An inland port, Worcester benefited from trade along the Severn between Shrewsbury and Bristol, and also acted as an entrepot for the pastoral Marcher counties and the arable west Midlands. It was also a centre of the cloth industry, producing high quality broadcloth, mostly for export, and as a cathedral city and county capital it was a significant administrative centre. Between the 1560s and 1640s the population rose from around 4,000 to about 8,000. In 1590 the clothiers, fullers and weavers were incorporated into a new united company, which played an important role in Worcester politics; four of the city’s MPs were prominent members.
At the beginning of the seventeenth century Worcester was governed in accordance with a charter it had been granted in 1555. At the centre of the corporation was the common council, usually called the chamber or convocation, consisting of a senior and junior branch, known as the Twenty-Four and Forty-Eight respectively. Vacancies were filled by co-option. Each year the chamber elected two bailiffs and two aldermen from the Twenty-Four who, together with the recorder, comprised the city bench. In addition two chamberlains, administered the corporation’s finances.
From the 1590s the corporation began lobbying for a new charter to extend its powers.

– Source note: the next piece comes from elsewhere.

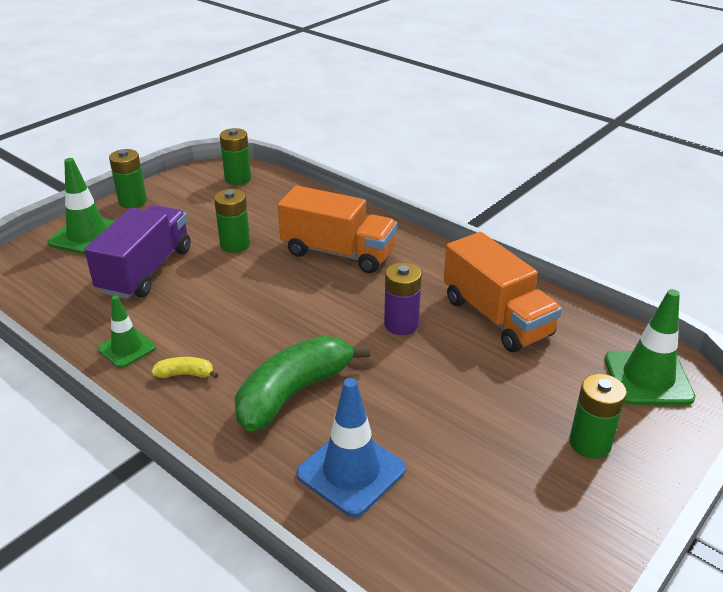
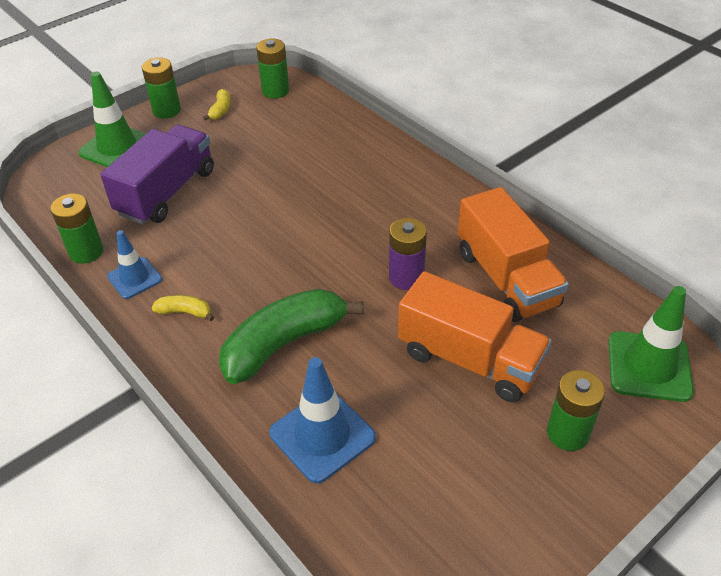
camera: 10 degrees right, 10 degrees up
green traffic cone [98,295,156,368] -> blue traffic cone [107,230,162,299]
green battery [214,189,250,253] -> green battery moved to [51,193,103,264]
orange truck [278,185,397,273] -> orange truck moved to [398,271,552,402]
none -> yellow banana [203,89,231,120]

The 1555 charter placed the franchise in the hands of the chamber, whose minutes record every election except that of 1624.
In the Jacobean period Worcester retained the electoral independence that had been established in the late sixteenth century.

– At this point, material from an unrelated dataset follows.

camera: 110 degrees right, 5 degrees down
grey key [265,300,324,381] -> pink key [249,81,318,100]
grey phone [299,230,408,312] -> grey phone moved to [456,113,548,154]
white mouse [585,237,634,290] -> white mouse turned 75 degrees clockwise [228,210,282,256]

The corporation took an active interest in parliamentary proceedings, writing to Coucher in 1628 to thank him for keeping them up to date with his parliamentary activities as well as informing him of the disorders of locally billeted soldiers.
Members were paid at the rate of 2s. 6d. a day, and, as was usual in cases of Worcester’s municipal expenditure, the costs were divided equally between the members of the chamber and the commoners of the city, on whom a fifteenth was levied.